L'Infini sort son numéro 100

Sortie de la livraison d'Automne 2007 de la revue L'Infini. Sa couverture indique : 百 mais aussi 100 mais aussi CXX (soit 120 dans le calendrier de Nietzsche - ceux qui ne savent pas pourquoi pourront lire Une vie divine de Philippe Sollers -).

Le numéro 100 d'une revue trimestrielle de littérature est toujours un événement. A fortiori pour L'Infini, revue fondée en 1983 pour prendre la suite de la revue Tel Quel (fondée en 1960 mais dont les Editions du Seuil arrêtaient la parution et refusaient de céder le nom) et pilotée depuis l'origine par Philippe Sollers et Marcelin Pleynet. J'ai toujours adoré cette revue, son incroyable diversité et son caractère imprévisible, et ce, bien avant d'avoir la joie de me retrouver un jour au sommaire. Je me souviens, en 1987, étudiant en Droit, je profitais de ma carte de Bibliothèque Universitaire pour pénétrer dans la partie réservée aux étudiants en Lettres et aller lire les numéros de L'Infini disponibles en libre-accès sur les rayonnages.

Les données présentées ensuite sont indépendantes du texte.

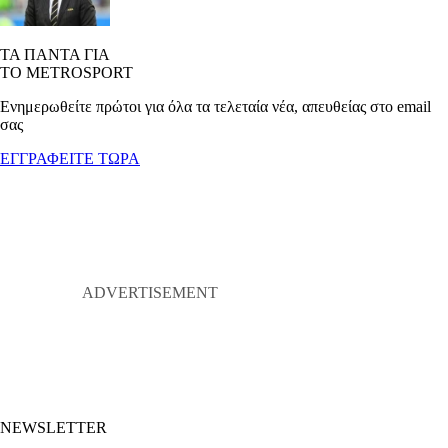
ΤΑ ΠΑΝΤΑ ΓΙΑ
ΤΟ METROSPORT
Ενημερωθείτε πρώτοι για όλα τα τελεταία νέα, απευθείας στο email
σας
ΕΓΓΡΑΦΕΙΤΕ ΤΩΡΑ
NEWSLETTER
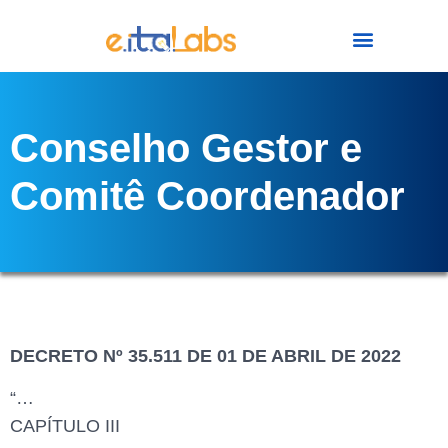
Conselho Gestor e
Comitê Coordenador
DECRETO Nº 35.511 DE 01 DE ABRIL DE 2022
“…
CAPÍTULO III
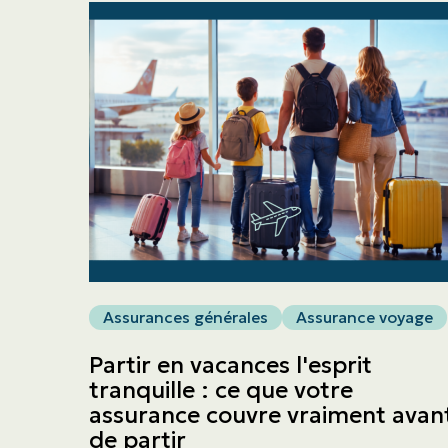
Assurances générales
Assurance voyage
Partir en vacances l'esprit
tranquille : ce que votre
assurance couvre vraiment avan
de partir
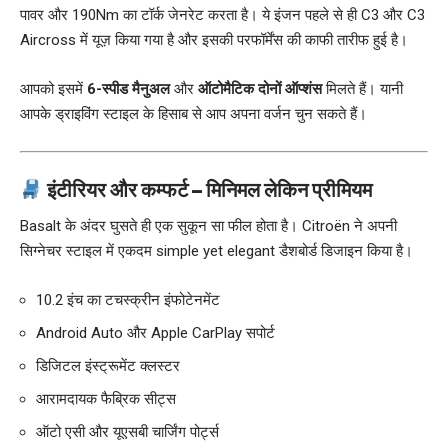
पावर और 190Nm का टॉर्क जेनरेट करता है। ये इंजन पहले से ही C3 और C3
Aircross में यूज़ किया गया है और इसकी परफॉर्मेंस की काफी तारीफ हुई है।
आपको इसमें
6-स्पीड मैनुअल
और
ऑटोमैटिक दोनों ऑप्शंस
मिलते हैं। यानी
आपके ड्राइविंग स्टाइल के हिसाब से आप अपना वर्जन चुन सकते हैं।
इंटीरियर और कम्फर्ट – मिनिमल लेकिन प्रीमियम
Basalt के अंदर घुसते ही एक सुकून सा फील होता है। Citroën ने अपनी
सिग्नेचर स्टाइल में एकदम simple yet elegant डैशबोर्ड डिजाइन किया है।
10.2 इंच का टचस्क्रीन इंफोटेनमेंट
Android Auto और Apple CarPlay सपोर्ट
डिजिटल इंस्ट्रूमेंट क्लस्टर
आरामदायक फैब्रिक सीट्स
ऑटो एसी और यूएसबी चार्जिंग पोर्ट्स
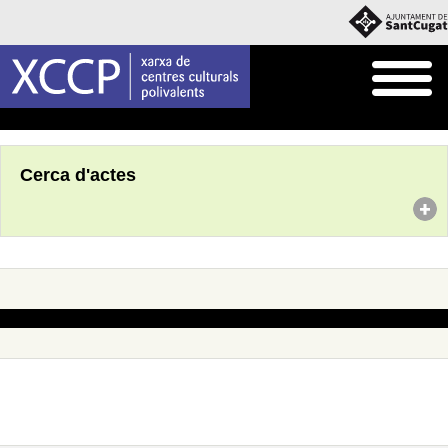
Inici
Agenda
Cerca d'actes
No s'han trobat actes amb aquests criteris de cerca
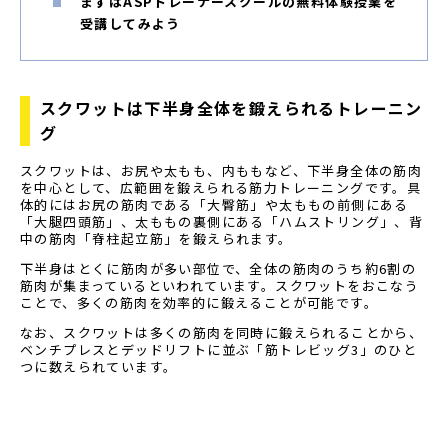
まずはASPトレーナースクールの無料体験授業を
受講してみよう
スクワットは下半身全体を鍛えられるトレーニン
グ
スクワットは、お尻や太もも、内ももなど、下半身全体の筋肉
を中心として、広範囲を鍛えられる筋力トレーニングです。具
体的にはお尻の筋肉である「大臀筋」や太ももの前側にある
「大腿四頭筋」、太ももの裏側にある「ハムストリング」、背
中の筋肉「脊柱起立筋」を鍛えられます。
下半身はとくに筋肉が多い部位で、全体の筋肉のうち約6割の
筋肉が集まっているといわれています。スクワットをおこなう
ことで、多くの筋肉を効率的に鍛えることが可能です。
なお、スクワットは多くの筋肉を同時に鍛えられることから、
ベンチプレスとデッドリフトに並ぶ「筋トレビッグ3」のひと
つに数えられています。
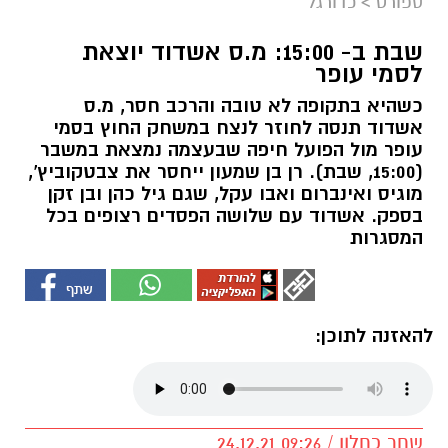
ספורט
>
כדורגל
שבת ב- 15:00: מ.ס אשדוד יוצאת
לסמי עופר
כשהיא בתקופה לא טובה והרכב חסר, מ.ס
אשדוד תנסה לחוזר לנצח במשחק החוץ בסמי
עופר מול הפועל חיפה שבעצמה נמצאת במשבר
(15:00, שבת). רן בן שמעון ייחסר את צבטקוביץ',
מוגיס ואינברום ואבו עקל, שגם גיל כהן ובן זקן
בספק. אשדוד עם שלושה הפסדים רצופים בכל
המסגרות
להאזנה לתוכן:
שחר כחלון / 09:26 24.12.21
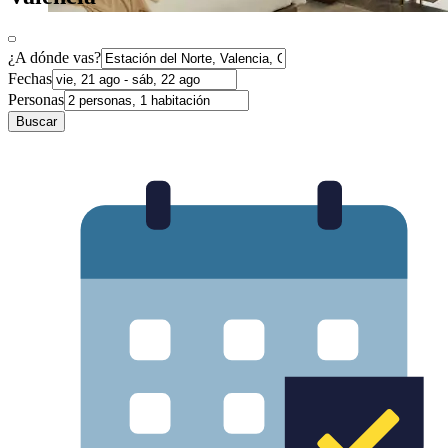
¿A dónde vas?
Fechas
Personas
Buscar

Dans ce numéro, belle galerie de photos ("roman-photos" précise le sommaire) de Philippe Sollers, Julia Kristeva, Marcelin Pleynet, et d'autres. En ouverture : portrait d'Antoine Gallimard et Philippe Sollers à New-York en 1982.

Parmi les contributions de ce numéro 100, superbe texte de Jacqueline Risset, Les Instants les éclairs, mettant en scène ses rêves.